* **Set problem**
Give the lines of the listing below as a JSON list of strings, one string per line, with blank lines left out and the pictures omitted.

(Visual layout annotation data)
┏━━
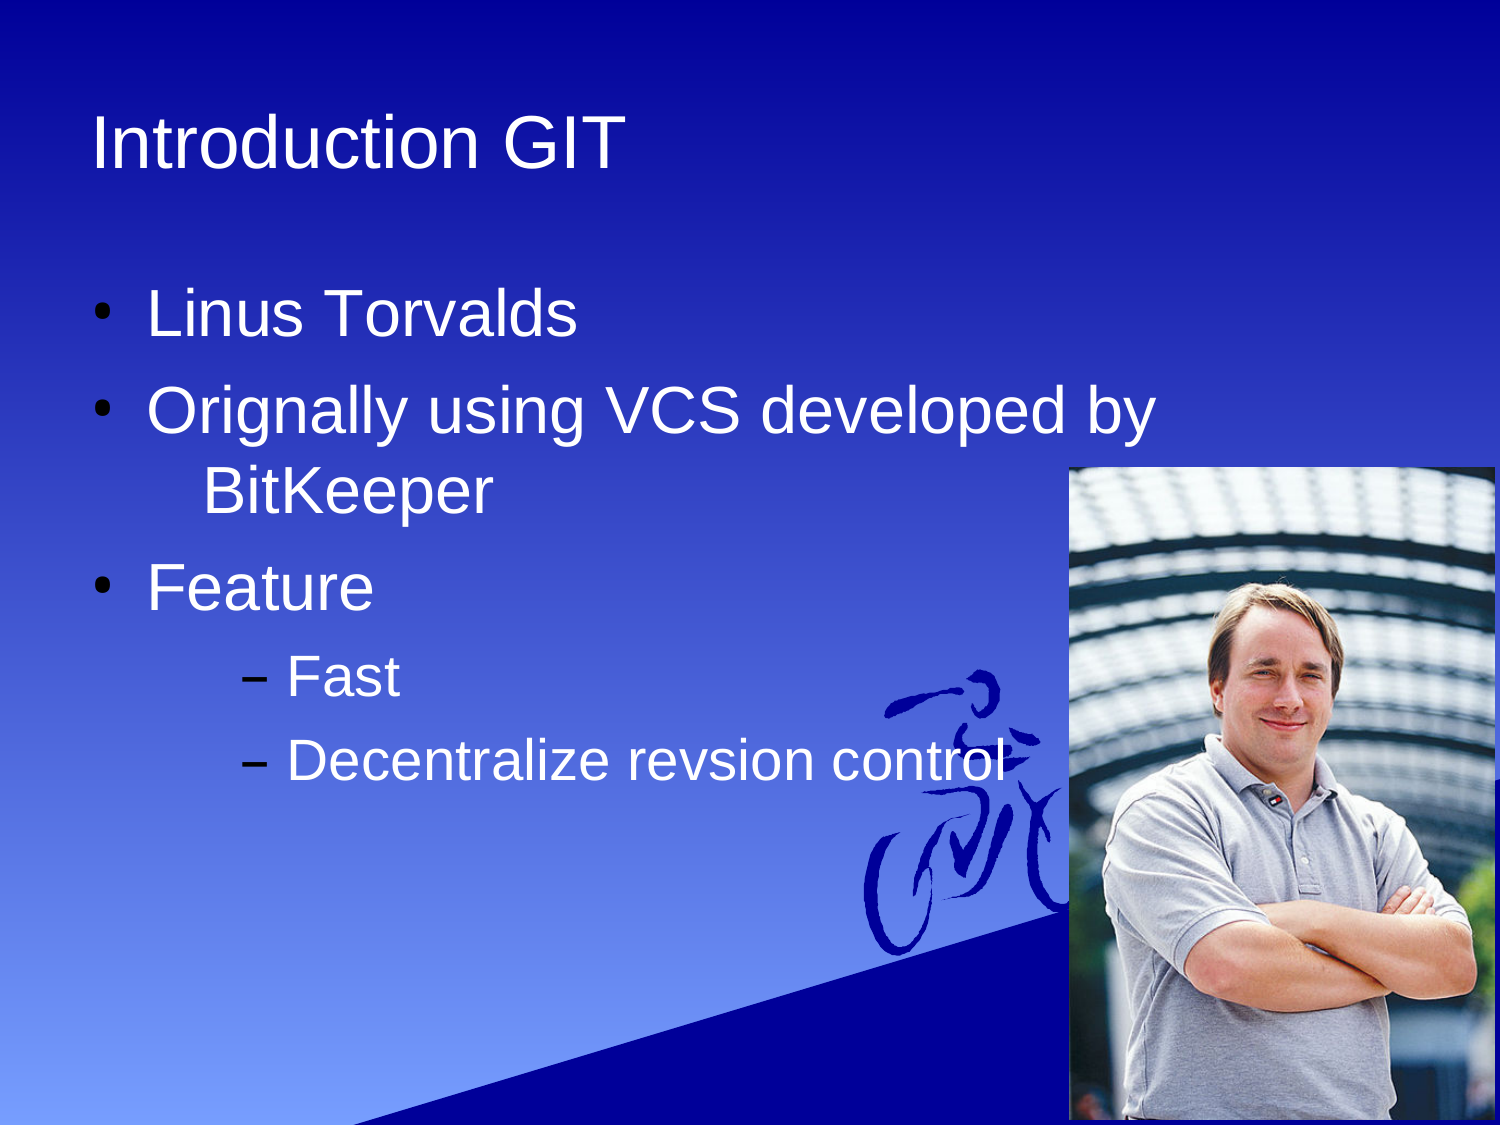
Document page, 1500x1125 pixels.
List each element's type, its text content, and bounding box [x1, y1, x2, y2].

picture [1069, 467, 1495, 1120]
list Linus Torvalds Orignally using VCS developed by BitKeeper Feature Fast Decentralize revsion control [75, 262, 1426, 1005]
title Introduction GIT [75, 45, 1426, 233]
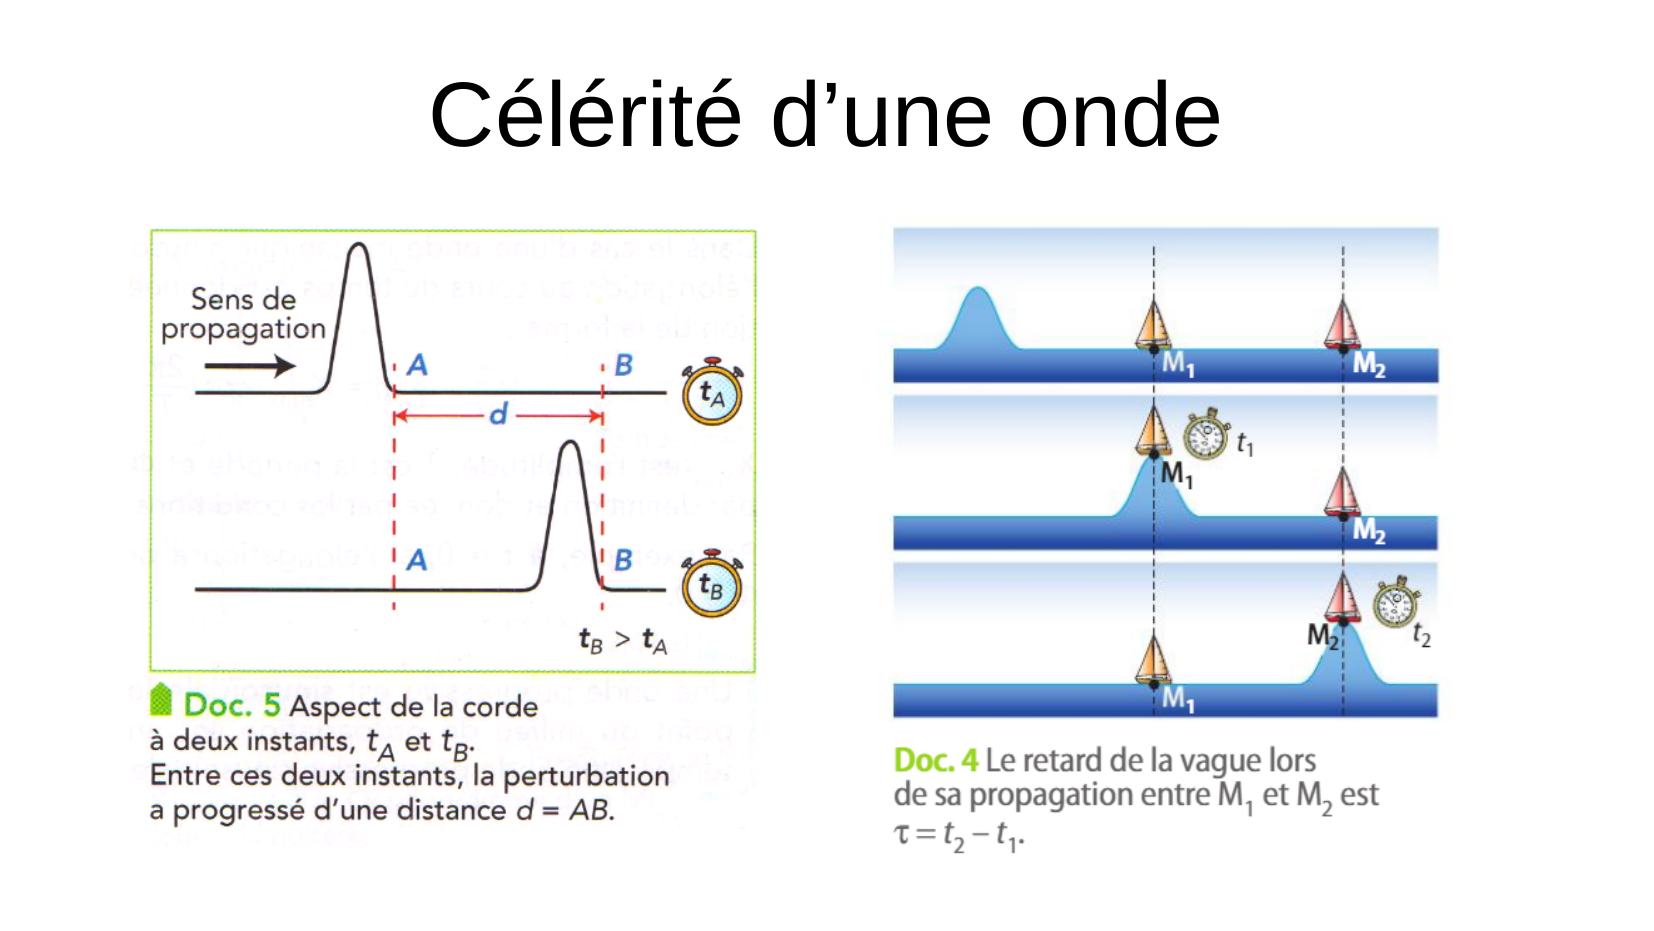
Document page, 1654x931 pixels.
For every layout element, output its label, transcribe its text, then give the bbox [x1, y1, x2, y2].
┗━━
* **Solution for this problem**
[
  "Document page, 1500x1125 pixels.",
  "List each element's type, its text content, and bounding box [x1, y1, x2, y2].",
  "picture [1069, 467, 1495, 1120]",
  "list Linus Torvalds Orignally using VCS developed by BitKeeper Feature Fast Decentralize revsion control [75, 262, 1426, 1005]",
  "title Introduction GIT [75, 45, 1426, 233]",
  "Document page, 1654x931 pixels.",
  "For every layout element, output its label, transcribe its text, then give the bbox [x1, y1, x2, y2]."
]